IPO-Flaute in Deutschland - Wer es in Europa dennoch wagt

27.09.10 17:00 Uhr

Finanzinvestoren fallen als Treiber für Börsengänge derzeit aus. Nur wenige Unternehmen wollen trotz der schwierigen Marktbedingungen in Europa den Gang aufs Börsenparkett wagen.

von Klaus Schachinger, Euro am Sonntag

Trotz des Konjunkturaufschwungs kommt das Geschäft mit Börsengängen in Deutschland nicht in Schwung. „Wir rechnen nicht mit weiteren größeren Börsengängen in diesem Jahr“, sagte Andreas Bernstorff, Kapitalmarkt­experte der US-Bank Citigroup. Derzeit gebe es hierzulande bei Finanz­investoren kaum passende Kandidaten, heißt es aus Frankfurt. In anderen europäischen Ländern sei die Ausgangslage etwas besser. Allerdings sei es für die Eigentümer weiterhin schwierig, ihre Preisvorstellungen durchzusetzen. „Wer nicht unbedingt aufs Parkett muss, wartet lieber ab“, sagt ein IPO-Experte.

Anleger, die sich Aktien einiger Börsendebütaten, die trotz des anhaltend schwierigen Umfelds am Kapitalmarkt in Deutschland den Schritt auf das Börsenparkett gewagt haben, verbuchen bei einigen Werten inzwischen allerdings ein dickes Plus.
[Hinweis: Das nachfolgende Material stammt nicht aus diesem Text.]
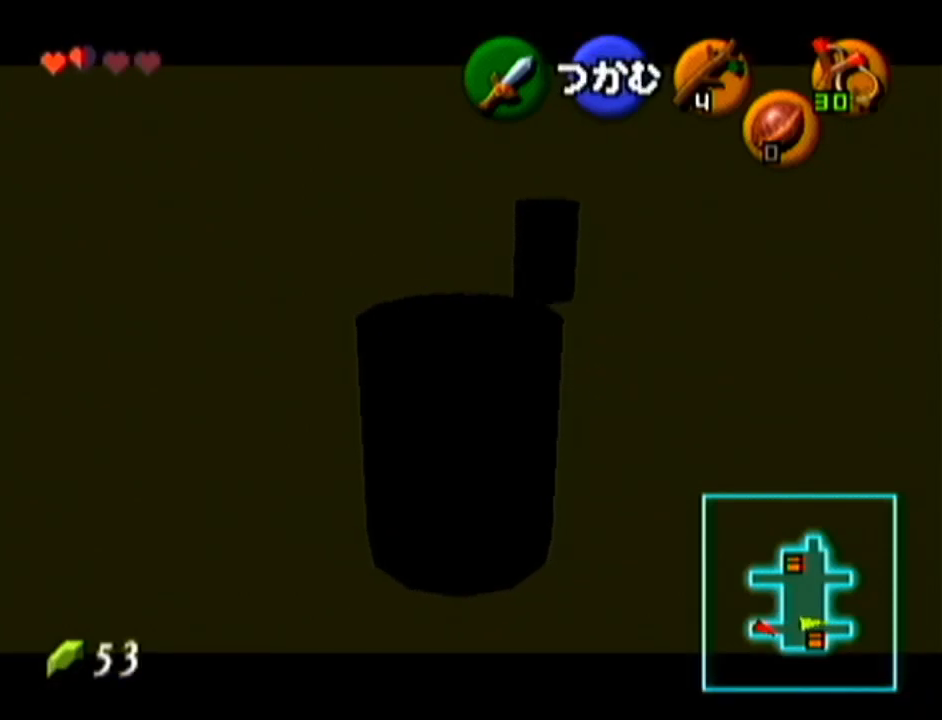
{"buttons": ["A"], "left_stick": "down", "events": []}
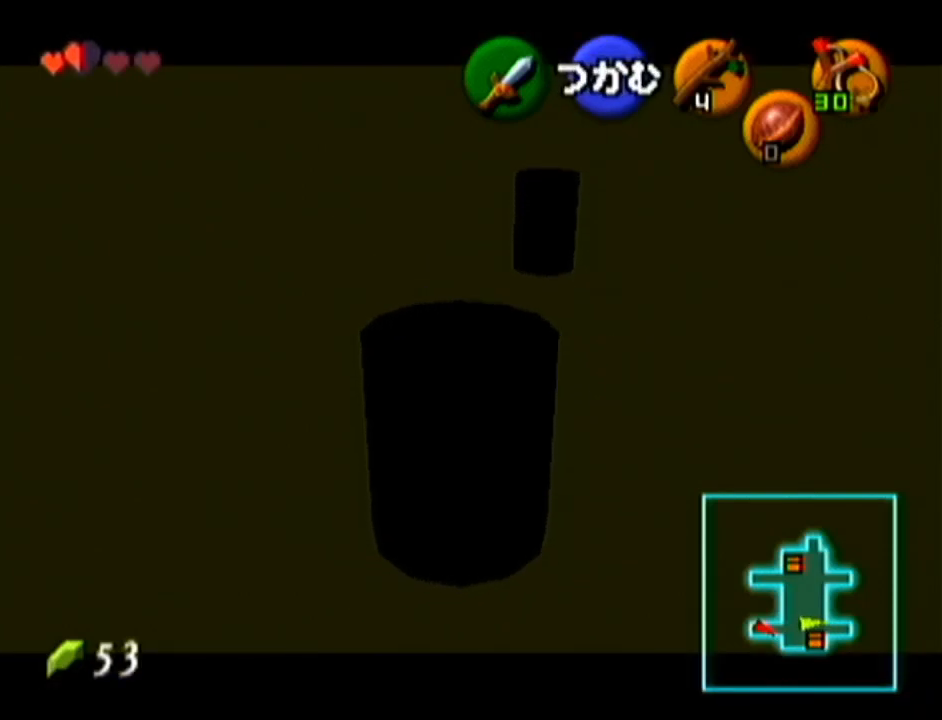
{"buttons": [], "left_stick": "up-left", "events": [[150, "A", "up"], [183, "left_stick", "left"], [284, "left_stick", "up-left"]]}
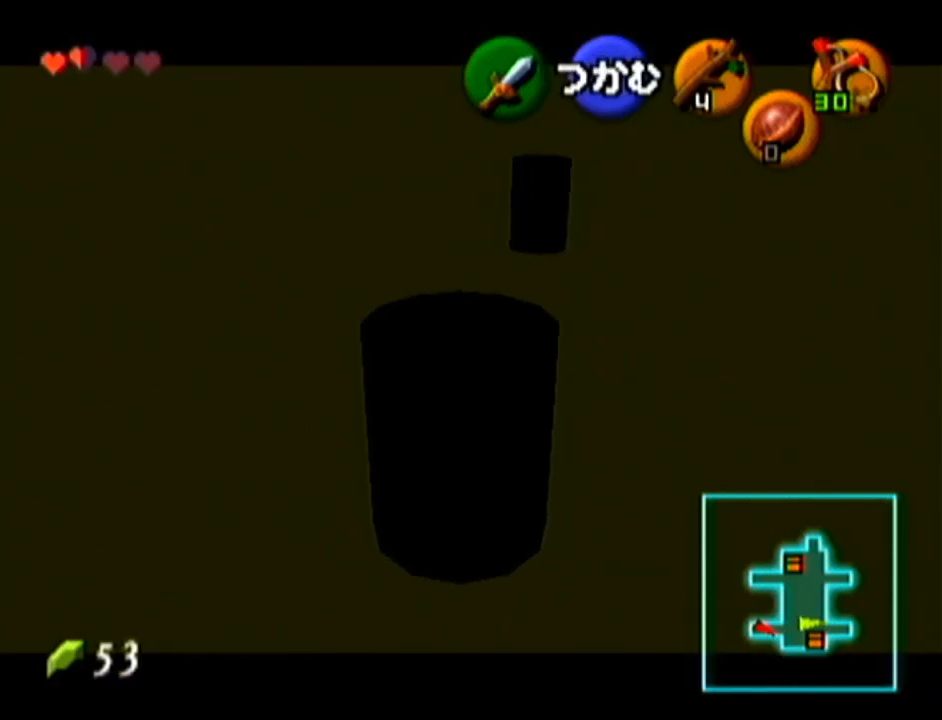
{"buttons": [], "left_stick": "up", "events": [[367, "left_stick", "up"]]}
Die Aktien des weltweit größten Chemikalienhändlers Brenntag legten seit ihrem Debüt im März um gut 20 Prozent zu. Die Papiere von Kabel Deutschland (KDG) notieren aktuell sogar um 30 Prozent höher. Trotz der überschaubaren Anzahl von Börsengängen rangiert Deutschland in der IPO-Statistik des Datenanbieters ­Dea­logic für Europa, Afrika und den Mittleren Osten (EMEA) mit acht IPOs und einem Emissions­volumen von drei Milliarden Euro auf Platz 3. Spitzenreiter ist Großbritannien mit 5,1 Milliarden Euro, vor Polen mit 4,2 Milliarden Euro.

Im Vergleich zu Asien und den USA, wo sich die Kapitalmärkte für Börsengänge geöffnet haben und derzeit gut funktionieren, sei die Zurückhaltung bei Investoren und IPO-Kandidaten groß, sagte Citigroup-Experte Bernstorff.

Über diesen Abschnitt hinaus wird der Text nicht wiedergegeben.